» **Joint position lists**
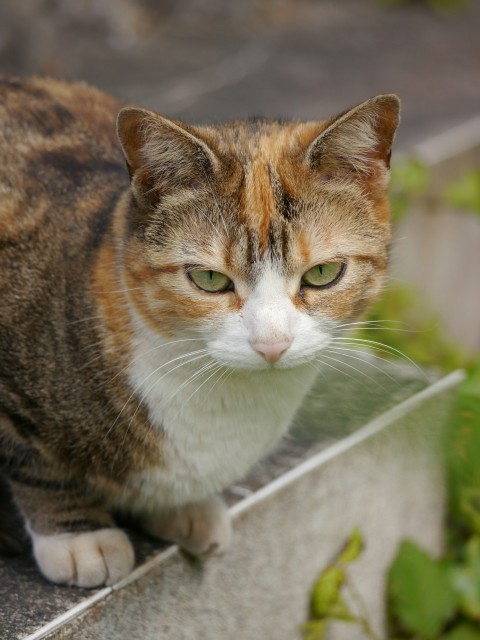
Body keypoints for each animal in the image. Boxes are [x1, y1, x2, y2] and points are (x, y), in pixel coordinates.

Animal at [0, 75, 400, 584]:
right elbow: (36, 464)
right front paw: (79, 537)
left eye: (324, 273)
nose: (272, 345)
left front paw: (182, 508)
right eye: (209, 279)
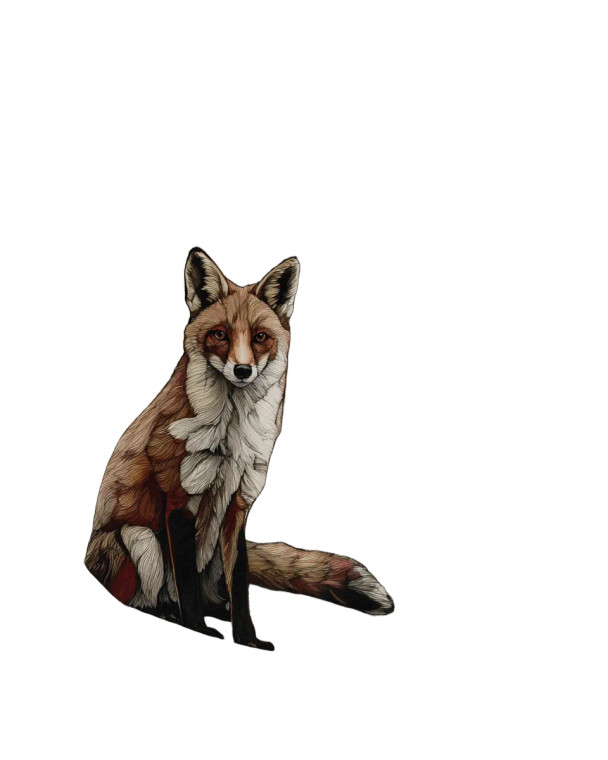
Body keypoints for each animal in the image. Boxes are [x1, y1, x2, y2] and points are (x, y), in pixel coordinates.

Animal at [85, 248, 394, 650]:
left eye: (260, 336)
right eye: (220, 334)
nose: (243, 370)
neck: (232, 442)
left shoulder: (240, 503)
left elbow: (242, 585)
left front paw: (248, 640)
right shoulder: (178, 500)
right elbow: (186, 584)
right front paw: (197, 630)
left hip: (209, 549)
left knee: (217, 593)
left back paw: (216, 610)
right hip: (140, 539)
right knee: (145, 600)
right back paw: (169, 614)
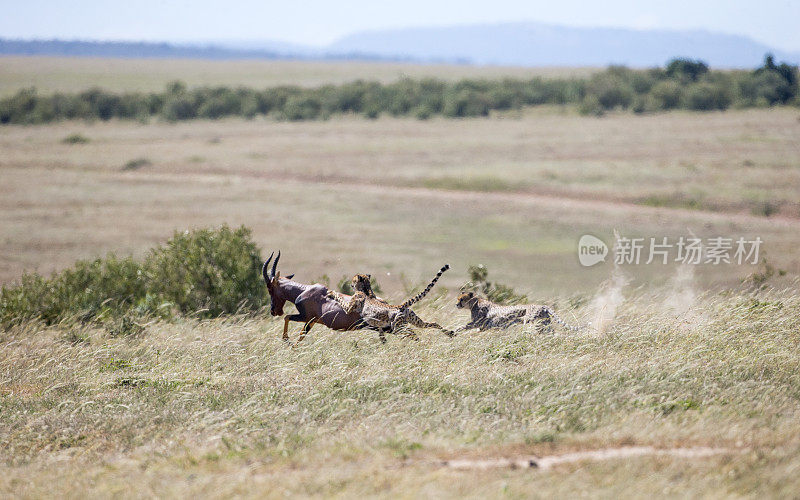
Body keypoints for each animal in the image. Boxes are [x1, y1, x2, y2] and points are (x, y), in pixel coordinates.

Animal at [326, 264, 454, 342]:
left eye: (353, 280)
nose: (350, 284)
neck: (366, 289)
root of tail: (401, 306)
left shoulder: (349, 308)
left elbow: (340, 299)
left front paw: (331, 292)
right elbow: (381, 332)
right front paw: (383, 341)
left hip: (398, 327)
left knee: (412, 333)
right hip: (415, 321)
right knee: (433, 323)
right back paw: (449, 333)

» **What you should do**
Your task is to restate every record word for word. Omit all pictures.

» **Answer below**
Body keypoints for each animal in the image. Boxes are [x1, y1, x2, y2] and points are (x, y), in pixel coordinates.

Animal at [0, 75, 400, 584]:
right elbow: (36, 464)
right front paw: (79, 537)
left eye: (324, 273)
nose: (272, 345)
left front paw: (182, 508)
right eye: (209, 279)
Body keypoints for each animal in the image. Boxes are [x1, y1, x2, y2] and points are (x, y), in pixel coordinates.

Animal at [85, 248, 394, 650]:
left eye: (260, 336)
right eye: (220, 334)
nose: (243, 370)
neck: (232, 442)
left shoulder: (240, 503)
left elbow: (242, 585)
left front paw: (248, 640)
right shoulder: (178, 500)
right elbow: (186, 584)
right front paw: (197, 630)
left hip: (209, 549)
left knee: (217, 593)
left back paw: (216, 610)
right hip: (140, 539)
right knee: (145, 600)
right back paw: (169, 614)
Body keypoints for each animal in the image. Boxes are [x1, y1, x2, y2] and points are (x, y), in pixel coordinates.

Animal at [326, 264, 454, 342]:
left eye: (353, 280)
nose: (350, 284)
neck: (366, 289)
root of tail: (401, 306)
left shoulder: (349, 308)
left elbow: (340, 299)
left front paw: (331, 292)
right elbow: (381, 332)
right front paw: (383, 341)
left hip: (398, 327)
left knee: (412, 333)
right hip: (415, 321)
right knee: (433, 323)
right back paw: (449, 333)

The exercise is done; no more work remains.